Assistant Director for the Office of Servicemember Affairs,
Consumer Financial Protection Bureau
For-Profit College Forum
Hosted by U.S. Senator Dick Durbin
January 23, 2012
Senator Durbin, thank you for the invitation to speak today concerning higher education for servicemembers and their families. The Dodd-Frank Act gives my office at the Consumer Financial Protection Bureau, the Office of Servicemember Affairs, the responsibility to work with Federal and state agencies on consumer protection measures for military families, and I am happy to take part in a dialogue like this one to ensure that military families’ education benefits are well-spent.
Servicemembers, veterans and their families are eager to earn college degrees. And there is an increasing effort by for-profit colleges to enroll them, due in large part to the “90-10 rule” created by the 1998 amendments to the Higher Education Act (HEA). Put simply, the 90-10 rule says that a for-profit college has to obtain at least 10 percent of its revenue from a source other than Title IV federal education funds administered by the Department of Education. Military Tuition Assistance (TA) and the GI Bill are not Title IV funds, which puts them squarely in the 10-percent category of the 90-10 rule.

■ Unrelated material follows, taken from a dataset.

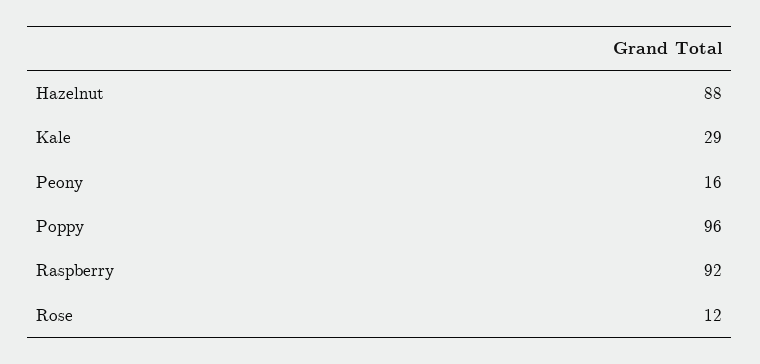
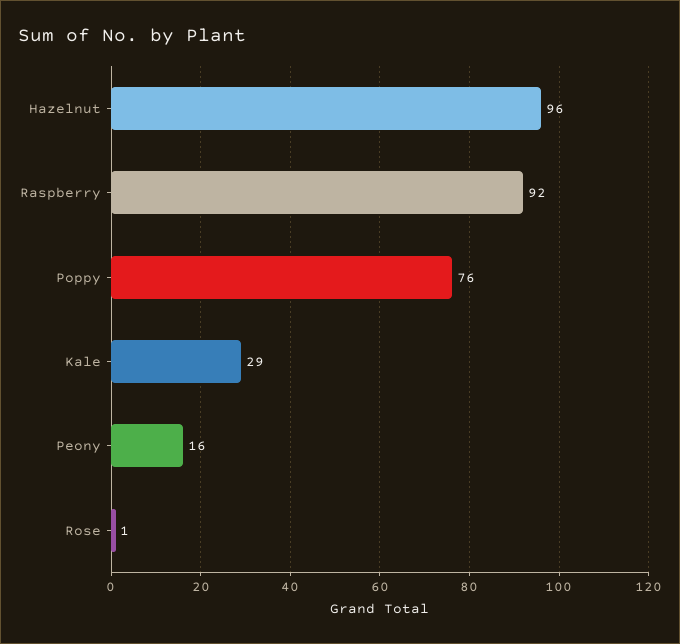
Hazelnut: 88 -> 96
Poppy: 96 -> 76
Rose: 12 -> 1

And that’s a problem. The 90-10 rule has given some for-profit colleges an incentive to see servicemembers as nothing more than dollar signs in uniform, and to use some very aggressive marketing techniques to draw them in. And that marketing is working. Between 2006 and 2010, combined VA and DoD education benefits received by just 20 for-profit education companies increased from $66.6 million in 2006 to an estimated $521.2 million in 2010, a 683 percent increase! But does the quality of these educational programs merit that increase in revenue?
Although there are some for-profit colleges have solid academic credentials and a history of success for their graduates, as a group and compared with other institutions for-profit colleges have higher prices, lower graduation rates and a poor gainful employment history. They also have a higher-than-average student-loan default rate, which can be an indicator that students are being recruited with little concern for their ability to do the coursework. And there are a number of for-profit colleges with questionable academic credentials, with accreditation that is not accepted by other institutions. In fact, we just heard this week about a lawsuit filed by the Illinois Attorney General against a local college that did not have the regional accreditation needed to qualify its graduates for local law enforcement positions.
On my trips to military communities, I’ve heard stories that raise concerns about the practices of some for-profit colleges: marketing is aggressive and relentless; servicemembers are urged to take out private student loans rather than seeking out quality programs whose costs would be covered in full by their military benefits; and poor service and treatment is common at some institutions once servicemembers are enrolled. On recent visits to Kentucky, North Carolina and Montana, I heard from military education counselors that they feel besieged by for-profit colleges desiring access to the troops. I’ve also heard from military families that while colleges tout their accessibility and military-friendly ways, they may provide little in the way of assistance once a student has enrolled.
It’s a real concern that, just as in the days of unchecked payday lending before the implementation of the Military Lending Act, military communities are once again under siege by a group that sees big money to be made off them. The richness of the military education benefits is a big draw, with the 90-10 rule adding a significant extra incentive.
For veterans, the GI Bill should be the opportunity to build a better future. We all want our veterans to become successful, productive contributors to our society. Education can be the key to success, and the wonderful education benefits provided to our military and their families should not be wasted on programs that do not promote – and may even frustrate – this outcome.